--- Problem set ---
A) Retype the portion of the endurance ride story that begins at the words "In the darkness" and stops after the words "to start late.".
B) Extend the endurance ride story onward from its last sentence.

--- Document extract ---
=== Section Start ===

Rain slams the windshield as the sky darkens. It's after 10 p.m. when they drive into what feels like Deliverance country. The race is in the Hill Country State Park, ten miles outside of Bandera, a small cowboy town where bar stools have saddles instead of seat cushions.
Mark drives the rig up a hill past picket fences into a darkened ocean of tents, trucks and trailers; horses stand silhouetted against the night sky. After the horses are settled, Mark and Darolyn are too tired to set up the tent, so they sleep in the rig. It's 1:30 a.m. when Darolyn's now-20-year-old student Laura spreads a tarp onto the hay, lies down and falls asleep.
In 1955 rancher Wendell Robie and his neighbor argued that horses weren't as durable as they used to be. Robie challenged his neighbor to a 24-hour, 100-mile ride along the old Pony Express trail. Robie placed an ad in The Reno Gazetteopening up the challenge to ride through the Sierras from Tahoe City to Auburn. Five people showed up; four finished. The next year a dozen more showed up. Today people fight to get off the waiting list and into one of 250 coveted slots to compete in the annual Tevis Cup ride. Races patterned after the Tevis spread across the country and around the world.
On Memorial Day weekend about 60 riders, most of them women, saddled up at the Memory ride. Hundred-mile rides are usually ridden in one long day that turns into night. No one naps, they just ride. But this ride is broken into two 12-hour, 50-mile races.
The race costs about $1.25 per mile, and there's no big prize at the end. Oftentimes the grand prize is a bucket or a blanket. The prize Darolyn's most proud of is a ceramic horse she won racing in the Badlands; 66 people started, 16 finished -- Darolyn came in last. The American Endurance Riding Association's motto is "To finish is to win."
At 5:15 a.m. Peter Ansorge wanders the camp carrying a broken, duct-taped bullhorn. As the ride manager, he's the alarm clock. "Get on up, now," he shouts. "It's time to get up."
Darolyn's already curling her eyelashes and adding fresh waterproof mascara. She swallows ten vitamins and twirls her hip-long gray hair into a French twist. On her head is a wide-brimmed straw hat decorated with a fresh gardenia.
Usually Darolyn braids turquoise bears into her horse's mane; they symbolize strength and courage. But she doesn't have time today. She does four quick French braids to keep the hair off the horse's neck and to give her something to hold on to when riding uphill.
In the darkness Peter stands at the bottom of the hill, a white lantern at his feet. With his bullhorn, the Greek and Roman literature professor hollers at people to come into the light. Riders in the 50-mile race call out their names and the number grease-penciled on their horses' rumps as Cynthia Ansorge checks them in. The air is so hot and wet the 26 riders are already sweating.
"It's getting light fast," Peter says.
One rider grumbles: "Promises, promises." Darolyn rides up and tells Peter a few of her riders are going to start late.
At 5:45 a.m. Peter sends them off: "Take care, have a good ride," he says. "The trail is open for competition."
It's dark, so most people start slow. Darolyn isn't afraid; she and her horse have ridden this trail dozens of times. Darolyn knows to watch out for clumps of cacti, holes and hard ground. She won't ride on the asphalt and pound her horse's legs -- she rides beside the road in the dirt and grass. Her horse Alley usually knows which path to pick, but sitting three feet higher, Darolyn can see better. "You're always watching, watching, watching," she says. "Like a tree full of owls."

=== Section End ===

--- Stored data entries ---
=== Section Start ===

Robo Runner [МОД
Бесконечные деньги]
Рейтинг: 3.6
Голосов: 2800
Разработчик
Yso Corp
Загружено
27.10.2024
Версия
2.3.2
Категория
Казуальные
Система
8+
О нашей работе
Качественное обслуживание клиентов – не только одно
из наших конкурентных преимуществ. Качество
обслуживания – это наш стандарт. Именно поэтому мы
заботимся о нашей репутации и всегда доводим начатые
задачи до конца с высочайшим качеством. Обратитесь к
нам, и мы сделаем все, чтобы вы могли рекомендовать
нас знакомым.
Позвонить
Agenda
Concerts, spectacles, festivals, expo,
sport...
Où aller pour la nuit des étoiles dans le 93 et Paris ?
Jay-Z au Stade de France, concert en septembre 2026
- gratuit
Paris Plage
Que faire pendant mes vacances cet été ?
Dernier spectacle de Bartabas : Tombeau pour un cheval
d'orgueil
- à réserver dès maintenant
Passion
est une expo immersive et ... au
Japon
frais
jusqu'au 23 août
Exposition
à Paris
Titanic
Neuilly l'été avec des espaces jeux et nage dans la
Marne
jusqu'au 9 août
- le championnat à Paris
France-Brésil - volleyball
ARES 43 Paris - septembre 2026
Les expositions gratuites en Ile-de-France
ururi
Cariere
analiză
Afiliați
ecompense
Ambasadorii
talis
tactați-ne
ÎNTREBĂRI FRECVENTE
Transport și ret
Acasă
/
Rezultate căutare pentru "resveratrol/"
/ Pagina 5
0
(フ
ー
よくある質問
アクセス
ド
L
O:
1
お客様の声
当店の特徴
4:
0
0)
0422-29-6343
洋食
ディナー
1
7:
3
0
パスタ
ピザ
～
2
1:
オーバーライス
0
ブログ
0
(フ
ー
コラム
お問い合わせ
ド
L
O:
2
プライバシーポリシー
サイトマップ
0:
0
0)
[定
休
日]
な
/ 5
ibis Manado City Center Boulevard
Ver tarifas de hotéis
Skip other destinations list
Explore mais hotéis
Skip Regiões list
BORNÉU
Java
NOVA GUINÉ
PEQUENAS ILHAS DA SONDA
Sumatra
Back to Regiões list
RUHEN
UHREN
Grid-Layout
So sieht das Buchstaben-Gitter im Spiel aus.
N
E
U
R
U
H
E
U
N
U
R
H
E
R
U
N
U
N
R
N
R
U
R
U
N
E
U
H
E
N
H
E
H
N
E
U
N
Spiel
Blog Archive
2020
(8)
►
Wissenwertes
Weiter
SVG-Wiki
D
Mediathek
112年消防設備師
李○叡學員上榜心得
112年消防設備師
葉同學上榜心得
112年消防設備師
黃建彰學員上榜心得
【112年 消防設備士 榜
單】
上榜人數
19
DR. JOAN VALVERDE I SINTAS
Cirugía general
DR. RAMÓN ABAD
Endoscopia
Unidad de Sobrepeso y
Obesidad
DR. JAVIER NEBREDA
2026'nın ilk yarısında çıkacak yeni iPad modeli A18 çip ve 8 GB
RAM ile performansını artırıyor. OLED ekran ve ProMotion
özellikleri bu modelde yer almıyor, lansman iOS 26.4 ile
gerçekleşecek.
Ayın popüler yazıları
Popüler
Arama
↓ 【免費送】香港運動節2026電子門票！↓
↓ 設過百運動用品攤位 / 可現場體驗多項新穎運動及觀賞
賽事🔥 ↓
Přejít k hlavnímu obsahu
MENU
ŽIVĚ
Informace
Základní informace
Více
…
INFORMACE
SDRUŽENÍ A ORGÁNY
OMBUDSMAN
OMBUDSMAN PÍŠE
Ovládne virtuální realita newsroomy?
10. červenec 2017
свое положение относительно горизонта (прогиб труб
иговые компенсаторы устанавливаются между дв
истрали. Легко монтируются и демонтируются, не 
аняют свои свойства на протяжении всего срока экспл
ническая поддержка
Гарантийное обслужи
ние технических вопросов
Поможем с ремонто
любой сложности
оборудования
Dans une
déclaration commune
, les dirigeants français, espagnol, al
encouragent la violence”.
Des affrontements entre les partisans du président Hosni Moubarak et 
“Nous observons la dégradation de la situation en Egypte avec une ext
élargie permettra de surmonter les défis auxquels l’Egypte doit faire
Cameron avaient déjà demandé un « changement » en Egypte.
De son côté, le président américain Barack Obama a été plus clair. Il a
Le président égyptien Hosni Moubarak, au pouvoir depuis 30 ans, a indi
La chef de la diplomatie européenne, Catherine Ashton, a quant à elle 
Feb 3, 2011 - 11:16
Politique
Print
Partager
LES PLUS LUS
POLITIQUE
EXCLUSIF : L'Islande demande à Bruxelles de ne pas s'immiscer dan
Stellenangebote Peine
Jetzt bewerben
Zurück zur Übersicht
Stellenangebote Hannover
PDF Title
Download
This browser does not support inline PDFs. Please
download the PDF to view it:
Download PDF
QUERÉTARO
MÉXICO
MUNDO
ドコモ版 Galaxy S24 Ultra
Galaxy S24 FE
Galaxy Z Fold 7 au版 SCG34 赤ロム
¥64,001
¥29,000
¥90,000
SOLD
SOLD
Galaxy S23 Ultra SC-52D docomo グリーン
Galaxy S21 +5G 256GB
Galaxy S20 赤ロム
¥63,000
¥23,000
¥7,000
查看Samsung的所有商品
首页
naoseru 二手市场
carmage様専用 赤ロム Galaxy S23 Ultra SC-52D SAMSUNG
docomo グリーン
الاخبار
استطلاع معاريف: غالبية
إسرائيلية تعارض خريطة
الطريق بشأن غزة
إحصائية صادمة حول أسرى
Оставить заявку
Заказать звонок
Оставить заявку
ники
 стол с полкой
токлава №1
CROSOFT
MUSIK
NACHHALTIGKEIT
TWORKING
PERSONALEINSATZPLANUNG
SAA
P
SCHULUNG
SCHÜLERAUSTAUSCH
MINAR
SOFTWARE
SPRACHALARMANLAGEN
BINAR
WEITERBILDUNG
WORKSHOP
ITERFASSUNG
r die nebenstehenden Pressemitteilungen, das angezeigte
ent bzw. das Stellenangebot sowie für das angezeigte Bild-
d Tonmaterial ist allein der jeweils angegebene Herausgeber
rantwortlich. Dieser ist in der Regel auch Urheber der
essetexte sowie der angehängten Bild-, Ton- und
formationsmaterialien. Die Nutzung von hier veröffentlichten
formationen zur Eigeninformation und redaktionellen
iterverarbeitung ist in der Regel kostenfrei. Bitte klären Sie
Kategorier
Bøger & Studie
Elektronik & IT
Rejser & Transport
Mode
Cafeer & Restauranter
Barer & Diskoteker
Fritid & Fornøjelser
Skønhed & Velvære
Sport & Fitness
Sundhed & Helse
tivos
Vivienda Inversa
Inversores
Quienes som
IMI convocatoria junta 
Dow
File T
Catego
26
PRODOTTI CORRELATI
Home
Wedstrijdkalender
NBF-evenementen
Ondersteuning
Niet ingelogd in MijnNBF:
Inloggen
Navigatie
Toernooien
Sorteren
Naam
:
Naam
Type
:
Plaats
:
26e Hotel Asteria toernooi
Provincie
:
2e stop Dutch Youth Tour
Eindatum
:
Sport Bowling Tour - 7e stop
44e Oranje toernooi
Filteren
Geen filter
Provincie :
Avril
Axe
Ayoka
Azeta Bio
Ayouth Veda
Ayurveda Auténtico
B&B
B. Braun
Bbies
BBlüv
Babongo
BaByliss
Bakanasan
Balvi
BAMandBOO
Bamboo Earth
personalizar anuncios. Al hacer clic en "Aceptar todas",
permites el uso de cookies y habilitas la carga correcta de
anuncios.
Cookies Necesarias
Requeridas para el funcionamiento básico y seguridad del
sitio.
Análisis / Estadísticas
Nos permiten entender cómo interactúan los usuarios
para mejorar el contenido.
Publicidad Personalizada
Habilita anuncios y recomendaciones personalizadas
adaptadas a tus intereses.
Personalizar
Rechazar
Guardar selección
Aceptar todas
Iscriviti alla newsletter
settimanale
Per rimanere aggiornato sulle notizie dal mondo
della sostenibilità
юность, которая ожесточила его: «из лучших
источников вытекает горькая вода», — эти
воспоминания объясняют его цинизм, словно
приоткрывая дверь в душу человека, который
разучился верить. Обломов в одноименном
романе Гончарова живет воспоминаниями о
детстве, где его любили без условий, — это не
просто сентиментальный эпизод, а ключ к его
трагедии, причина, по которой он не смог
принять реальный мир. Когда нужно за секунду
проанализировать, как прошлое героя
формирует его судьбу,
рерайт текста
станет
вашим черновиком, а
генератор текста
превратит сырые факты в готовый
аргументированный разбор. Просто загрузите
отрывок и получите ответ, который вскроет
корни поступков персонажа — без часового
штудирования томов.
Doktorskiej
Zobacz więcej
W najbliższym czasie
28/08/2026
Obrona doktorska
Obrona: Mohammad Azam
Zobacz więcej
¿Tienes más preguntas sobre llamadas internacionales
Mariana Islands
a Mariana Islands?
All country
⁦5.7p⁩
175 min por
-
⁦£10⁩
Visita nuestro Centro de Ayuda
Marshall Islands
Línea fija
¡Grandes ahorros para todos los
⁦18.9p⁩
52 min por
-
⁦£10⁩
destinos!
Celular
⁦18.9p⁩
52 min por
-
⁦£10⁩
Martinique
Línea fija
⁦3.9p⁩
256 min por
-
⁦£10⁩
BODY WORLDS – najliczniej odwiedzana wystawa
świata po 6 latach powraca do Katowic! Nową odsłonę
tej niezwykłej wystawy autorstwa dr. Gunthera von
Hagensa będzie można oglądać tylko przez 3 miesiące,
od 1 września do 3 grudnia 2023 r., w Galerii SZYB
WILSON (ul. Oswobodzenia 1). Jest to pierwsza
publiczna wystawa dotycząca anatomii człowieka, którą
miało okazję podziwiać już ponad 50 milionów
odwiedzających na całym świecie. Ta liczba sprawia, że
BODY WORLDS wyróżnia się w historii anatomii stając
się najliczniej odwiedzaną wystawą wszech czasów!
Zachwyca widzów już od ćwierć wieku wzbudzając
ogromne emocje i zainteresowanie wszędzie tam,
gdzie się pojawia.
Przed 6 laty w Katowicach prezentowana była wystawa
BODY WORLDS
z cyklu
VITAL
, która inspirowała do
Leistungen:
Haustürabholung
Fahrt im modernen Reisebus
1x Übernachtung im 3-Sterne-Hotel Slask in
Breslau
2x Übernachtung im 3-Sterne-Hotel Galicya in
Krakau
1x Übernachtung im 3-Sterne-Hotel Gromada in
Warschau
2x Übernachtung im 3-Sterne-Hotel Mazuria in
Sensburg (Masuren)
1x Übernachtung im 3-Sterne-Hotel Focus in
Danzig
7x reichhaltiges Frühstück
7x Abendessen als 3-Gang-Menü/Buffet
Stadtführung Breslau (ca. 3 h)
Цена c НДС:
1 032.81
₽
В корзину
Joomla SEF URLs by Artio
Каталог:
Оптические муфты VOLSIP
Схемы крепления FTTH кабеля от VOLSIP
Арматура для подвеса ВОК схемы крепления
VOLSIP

=== Section End ===

--- Per-task outputs ---
A)
In the darkness Peter stands at the bottom of the hill, a white lantern at his feet. With his bullhorn, the Greek and Roman literature professor hollers at people to come into the light. Riders in the 50-mile race call out their names and the number grease-penciled on their horses' rumps as Cynthia Ansorge checks them in. The air is so hot and wet the 26 riders are already sweating.
"It's getting light fast," Peter says.
One rider grumbles: "Promises, promises." Darolyn rides up and tells Peter a few of her riders are going to start late.

B)
Darolyn takes the lead, putting Alley in a fast trot. They move through the dark at 18 miles an hour over slick rock and past fields of flowers they can't see. No one has a flashlight; they're riding blind. Darolyn doesn't ride any faster in the first five miles than she thinks she can the last five miles.
"The whole trick is to stay aerobic," she says. Sprinting creates lactic acid, which leads to sore muscles and a tired horse. If a horse keeps breathing, it can keep going.
Back at camp a dull white light creeps into the cloud-covered sky as the 25-mile race begins. Nine out of ten horses are Arabians or Arab mixes. Arabians are bred for endurance, with lean, flat muscles. They have a large lung capacity and short, strong backs. Morgans, mustangs, mules, quarter horses and thoroughbreds can enter the race, but usually Arabs win. Darolyn rides only Arabs.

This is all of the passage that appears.